The Left Riemann Sum approximates the area under a curve by dividing the interval [0, 5] into equal subintervals and approximating each subinterval with the leftmost point. In this case, we have 5 equal subintervals since we want to use 5 left rectangles.
Let's break down the steps to find the estimate:
Step 1: Determine the width of each subinterval.
Since we have 5 subintervals dividing the interval [0, 5], each subinterval will have a width of (5 - 0) / 5 = 1.
Step 2: Calculate the left endpoint of each subinterval.
Starting from the left endpoint 0, we can calculate the left endpoint of each subinterval by adding the width successively. The left endpoints for the 5 subintervals are:
0, 1, 2, 3, and 4.
Step 3: Evaluate the function at each left endpoint.
Evaluate the function 25 - x^2 at each left endpoint of the subintervals:
For the leftmost point (0): f(0) = 25 - 0^2 = 25
For the second leftmost point (1): f(1) = 25 - 1^2 = 24
For the third leftmost point (2): f(2) = 25 - 2^2 = 21
For the fourth leftmost point (3): f(3) = 25 - 3^2 = 16
For the fifth leftmost point (4): f(4) = 25 - 4^2 = 9
Step 4: Calculate the sum of the areas of the rectangles.
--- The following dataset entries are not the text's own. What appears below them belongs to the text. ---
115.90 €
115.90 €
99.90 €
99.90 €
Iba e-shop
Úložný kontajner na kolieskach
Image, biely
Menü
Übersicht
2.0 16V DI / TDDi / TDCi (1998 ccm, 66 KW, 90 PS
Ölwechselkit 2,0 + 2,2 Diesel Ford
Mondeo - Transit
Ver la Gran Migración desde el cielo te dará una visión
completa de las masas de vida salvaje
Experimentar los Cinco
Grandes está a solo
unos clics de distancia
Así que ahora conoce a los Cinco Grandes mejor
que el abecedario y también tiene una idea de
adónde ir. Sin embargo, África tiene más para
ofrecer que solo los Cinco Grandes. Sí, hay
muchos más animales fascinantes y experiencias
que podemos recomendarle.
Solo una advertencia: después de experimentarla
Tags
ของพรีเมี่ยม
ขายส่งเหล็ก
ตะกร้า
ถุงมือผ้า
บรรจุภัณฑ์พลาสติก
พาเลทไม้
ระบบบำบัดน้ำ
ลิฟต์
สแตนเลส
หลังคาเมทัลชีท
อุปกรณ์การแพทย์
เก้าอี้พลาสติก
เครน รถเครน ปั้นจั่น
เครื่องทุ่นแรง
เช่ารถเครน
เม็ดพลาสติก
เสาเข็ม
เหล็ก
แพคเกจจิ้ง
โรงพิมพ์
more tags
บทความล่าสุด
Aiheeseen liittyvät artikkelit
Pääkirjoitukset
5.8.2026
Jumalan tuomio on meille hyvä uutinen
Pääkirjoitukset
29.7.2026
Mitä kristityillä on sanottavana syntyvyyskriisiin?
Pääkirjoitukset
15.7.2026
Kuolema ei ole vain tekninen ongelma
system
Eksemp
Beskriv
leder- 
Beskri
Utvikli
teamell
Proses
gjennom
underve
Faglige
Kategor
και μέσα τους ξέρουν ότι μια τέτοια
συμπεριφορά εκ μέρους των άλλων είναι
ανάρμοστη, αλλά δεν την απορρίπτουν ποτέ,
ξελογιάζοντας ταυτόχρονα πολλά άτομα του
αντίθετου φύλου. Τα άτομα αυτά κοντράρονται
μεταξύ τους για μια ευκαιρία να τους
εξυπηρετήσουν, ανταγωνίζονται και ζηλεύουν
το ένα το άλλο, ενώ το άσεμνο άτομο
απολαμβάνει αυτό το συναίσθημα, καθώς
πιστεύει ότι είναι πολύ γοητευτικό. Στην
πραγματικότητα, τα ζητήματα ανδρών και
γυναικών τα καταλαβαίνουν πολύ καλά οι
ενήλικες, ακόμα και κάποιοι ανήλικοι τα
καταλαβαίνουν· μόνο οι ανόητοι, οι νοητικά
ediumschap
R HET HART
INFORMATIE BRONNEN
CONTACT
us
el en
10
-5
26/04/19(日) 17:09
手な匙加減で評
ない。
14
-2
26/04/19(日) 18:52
The area of each rectangle is given by the width multiplied by the height. In this case, the height is the value of the function at each left endpoint.
Summing up the areas of the rectangles, we get:
(1)(25) + (1)(24) + (1)(21) + (1)(16) + (1)(9) = 25 + 24 + 21 + 16 + 9 = 95.
The estimated area under the graph of the function 25 - x^2 from x = 0 to x = 5 using 5 left rectangles is 95 square units.